Please repeat each line of the data exactly, with nothing left out.

──────────

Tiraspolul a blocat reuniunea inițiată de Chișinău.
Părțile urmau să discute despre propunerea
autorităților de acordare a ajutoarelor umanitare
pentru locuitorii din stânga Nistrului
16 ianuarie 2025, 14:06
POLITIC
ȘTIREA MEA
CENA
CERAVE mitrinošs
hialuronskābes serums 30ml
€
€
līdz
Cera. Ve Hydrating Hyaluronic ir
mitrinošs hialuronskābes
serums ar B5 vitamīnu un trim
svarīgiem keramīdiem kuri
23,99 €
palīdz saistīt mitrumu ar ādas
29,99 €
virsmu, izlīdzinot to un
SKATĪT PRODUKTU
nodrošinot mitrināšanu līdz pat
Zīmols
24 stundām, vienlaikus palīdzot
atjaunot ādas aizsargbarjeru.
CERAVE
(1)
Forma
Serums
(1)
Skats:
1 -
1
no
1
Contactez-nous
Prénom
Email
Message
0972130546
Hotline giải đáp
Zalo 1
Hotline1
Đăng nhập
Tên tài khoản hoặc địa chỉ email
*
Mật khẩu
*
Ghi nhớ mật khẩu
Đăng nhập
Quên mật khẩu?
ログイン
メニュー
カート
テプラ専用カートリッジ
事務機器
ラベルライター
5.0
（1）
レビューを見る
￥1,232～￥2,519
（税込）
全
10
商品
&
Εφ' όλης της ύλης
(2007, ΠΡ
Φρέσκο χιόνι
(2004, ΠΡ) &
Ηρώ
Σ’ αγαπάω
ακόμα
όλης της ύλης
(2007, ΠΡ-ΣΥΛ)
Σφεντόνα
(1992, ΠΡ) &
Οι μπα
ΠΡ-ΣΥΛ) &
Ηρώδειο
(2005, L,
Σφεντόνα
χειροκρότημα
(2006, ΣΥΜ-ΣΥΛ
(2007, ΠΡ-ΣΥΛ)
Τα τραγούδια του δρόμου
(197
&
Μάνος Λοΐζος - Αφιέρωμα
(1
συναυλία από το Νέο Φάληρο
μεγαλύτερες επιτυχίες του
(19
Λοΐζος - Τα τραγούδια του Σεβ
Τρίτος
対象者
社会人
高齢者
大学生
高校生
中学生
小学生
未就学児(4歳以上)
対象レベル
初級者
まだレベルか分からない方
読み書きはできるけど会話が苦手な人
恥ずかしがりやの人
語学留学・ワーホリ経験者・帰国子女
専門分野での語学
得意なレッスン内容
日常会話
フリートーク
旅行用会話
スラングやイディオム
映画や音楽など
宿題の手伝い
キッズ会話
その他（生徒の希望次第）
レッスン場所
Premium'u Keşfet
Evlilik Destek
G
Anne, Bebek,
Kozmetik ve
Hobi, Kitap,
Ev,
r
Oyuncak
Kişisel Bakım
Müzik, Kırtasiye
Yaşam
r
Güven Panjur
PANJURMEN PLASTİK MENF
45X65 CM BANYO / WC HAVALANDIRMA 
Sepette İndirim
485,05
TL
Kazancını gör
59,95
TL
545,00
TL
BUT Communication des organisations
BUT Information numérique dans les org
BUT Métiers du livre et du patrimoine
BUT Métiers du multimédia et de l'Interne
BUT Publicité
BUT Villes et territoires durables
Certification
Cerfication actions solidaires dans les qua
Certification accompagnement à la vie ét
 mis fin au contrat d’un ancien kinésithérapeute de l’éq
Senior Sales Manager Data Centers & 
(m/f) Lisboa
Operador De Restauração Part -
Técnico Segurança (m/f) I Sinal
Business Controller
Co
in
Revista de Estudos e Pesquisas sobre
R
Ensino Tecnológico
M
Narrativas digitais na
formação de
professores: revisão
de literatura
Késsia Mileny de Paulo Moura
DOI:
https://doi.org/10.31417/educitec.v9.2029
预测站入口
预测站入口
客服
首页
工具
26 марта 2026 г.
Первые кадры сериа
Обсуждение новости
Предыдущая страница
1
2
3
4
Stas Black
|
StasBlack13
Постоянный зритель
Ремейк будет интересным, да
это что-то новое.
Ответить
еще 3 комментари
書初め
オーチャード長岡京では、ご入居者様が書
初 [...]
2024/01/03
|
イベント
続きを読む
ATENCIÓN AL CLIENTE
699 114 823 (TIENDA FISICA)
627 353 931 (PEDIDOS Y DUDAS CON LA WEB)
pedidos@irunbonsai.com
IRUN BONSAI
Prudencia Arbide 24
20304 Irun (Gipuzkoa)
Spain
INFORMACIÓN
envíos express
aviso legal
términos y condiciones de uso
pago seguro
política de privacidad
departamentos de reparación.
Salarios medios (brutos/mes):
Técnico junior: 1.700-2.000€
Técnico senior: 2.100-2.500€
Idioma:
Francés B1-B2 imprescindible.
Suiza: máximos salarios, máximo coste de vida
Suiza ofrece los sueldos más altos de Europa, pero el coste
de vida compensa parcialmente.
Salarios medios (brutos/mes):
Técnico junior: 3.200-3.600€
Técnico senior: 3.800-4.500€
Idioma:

──────────

- [Task response]
Tiraspolul a blocat reuniunea inițiată de Chișinău.
Părțile urmau să discute despre propunerea
autorităților de acordare a ajutoarelor umanitare
pentru locuitorii din stânga Nistrului
16 ianuarie 2025, 14:06
POLITIC
ȘTIREA MEA
CENA
CERAVE mitrinošs
hialuronskābes serums 30ml
€
€
līdz
Cera. Ve Hydrating Hyaluronic ir
mitrinošs hialuronskābes
serums ar B5 vitamīnu un trim
svarīgiem keramīdiem kuri
23,99 €
palīdz saistīt mitrumu ar ādas
29,99 €
virsmu, izlīdzinot to un
SKATĪT PRODUKTU
nodrošinot mitrināšanu līdz pat
Zīmols
24 stundām, vienlaikus palīdzot
atjaunot ādas aizsargbarjeru.
CERAVE
(1)
Forma
Serums
(1)
Skats:
1 -
1
no
1
Contactez-nous
Prénom
Email
Message
0972130546
Hotline giải đáp
Zalo 1
Hotline1
Đăng nhập
Tên tài khoản hoặc địa chỉ email
*
Mật khẩu
*
Ghi nhớ mật khẩu
Đăng nhập
Quên mật khẩu?
ログイン
メニュー
カート
テプラ専用カートリッジ
事務機器
ラベルライター
5.0
（1）
レビューを見る
￥1,232～￥2,519
（税込）
全
10
商品
&
Εφ' όλης της ύλης
(2007, ΠΡ
Φρέσκο χιόνι
(2004, ΠΡ) &
Ηρώ
Σ’ αγαπάω
ακόμα
όλης της ύλης
(2007, ΠΡ-ΣΥΛ)
Σφεντόνα
(1992, ΠΡ) &
Οι μπα
ΠΡ-ΣΥΛ) &
Ηρώδειο
(2005, L,
Σφεντόνα
χειροκρότημα
(2006, ΣΥΜ-ΣΥΛ
(2007, ΠΡ-ΣΥΛ)
Τα τραγούδια του δρόμου
(197
&
Μάνος Λοΐζος - Αφιέρωμα
(1
συναυλία από το Νέο Φάληρο
μεγαλύτερες επιτυχίες του
(19
Λοΐζος - Τα τραγούδια του Σεβ
Τρίτος
対象者
社会人
高齢者
大学生
高校生
中学生
小学生
未就学児(4歳以上)
対象レベル
初級者
まだレベルか分からない方
読み書きはできるけど会話が苦手な人
恥ずかしがりやの人
語学留学・ワーホリ経験者・帰国子女
専門分野での語学
得意なレッスン内容
日常会話
フリートーク
旅行用会話
スラングやイディオム
映画や音楽など
宿題の手伝い
キッズ会話
その他（生徒の希望次第）
レッスン場所
Premium'u Keşfet
Evlilik Destek
G
Anne, Bebek,
Kozmetik ve
Hobi, Kitap,
Ev,
r
Oyuncak
Kişisel Bakım
Müzik, Kırtasiye
Yaşam
r
Güven Panjur
PANJURMEN PLASTİK MENF
45X65 CM BANYO / WC HAVALANDIRMA 
Sepette İndirim
485,05
TL
Kazancını gör
59,95
TL
545,00
TL
BUT Communication des organisations
BUT Information numérique dans les org
BUT Métiers du livre et du patrimoine
BUT Métiers du multimédia et de l'Interne
BUT Publicité
BUT Villes et territoires durables
Certification
Cerfication actions solidaires dans les qua
Certification accompagnement à la vie ét
 mis fin au contrat d’un ancien kinésithérapeute de l’éq
Senior Sales Manager Data Centers & 
(m/f) Lisboa
Operador De Restauração Part -
Técnico Segurança (m/f) I Sinal
Business Controller
Co
in
Revista de Estudos e Pesquisas sobre
R
Ensino Tecnológico
M
Narrativas digitais na
formação de
professores: revisão
de literatura
Késsia Mileny de Paulo Moura
DOI:
https://doi.org/10.31417/educitec.v9.2029
预测站入口
预测站入口
客服
首页
工具
26 марта 2026 г.
Первые кадры сериа
Обсуждение новости
Предыдущая страница
1
2
3
4
Stas Black
|
StasBlack13
Постоянный зритель
Ремейк будет интересным, да
это что-то новое.
Ответить
еще 3 комментари
書初め
オーチャード長岡京では、ご入居者様が書
初 [...]
2024/01/03
|
イベント
続きを読む
ATENCIÓN AL CLIENTE
699 114 823 (TIENDA FISICA)
627 353 931 (PEDIDOS Y DUDAS CON LA WEB)
pedidos@irunbonsai.com
IRUN BONSAI
Prudencia Arbide 24
20304 Irun (Gipuzkoa)
Spain
INFORMACIÓN
envíos express
aviso legal
términos y condiciones de uso
pago seguro
política de privacidad
departamentos de reparación.
Salarios medios (brutos/mes):
Técnico junior: 1.700-2.000€
Técnico senior: 2.100-2.500€
Idioma:
Francés B1-B2 imprescindible.
Suiza: máximos salarios, máximo coste de vida
Suiza ofrece los sueldos más altos de Europa, pero el coste
de vida compensa parcialmente.
Salarios medios (brutos/mes):
Técnico junior: 3.200-3.600€
Técnico senior: 3.800-4.500€
Idioma:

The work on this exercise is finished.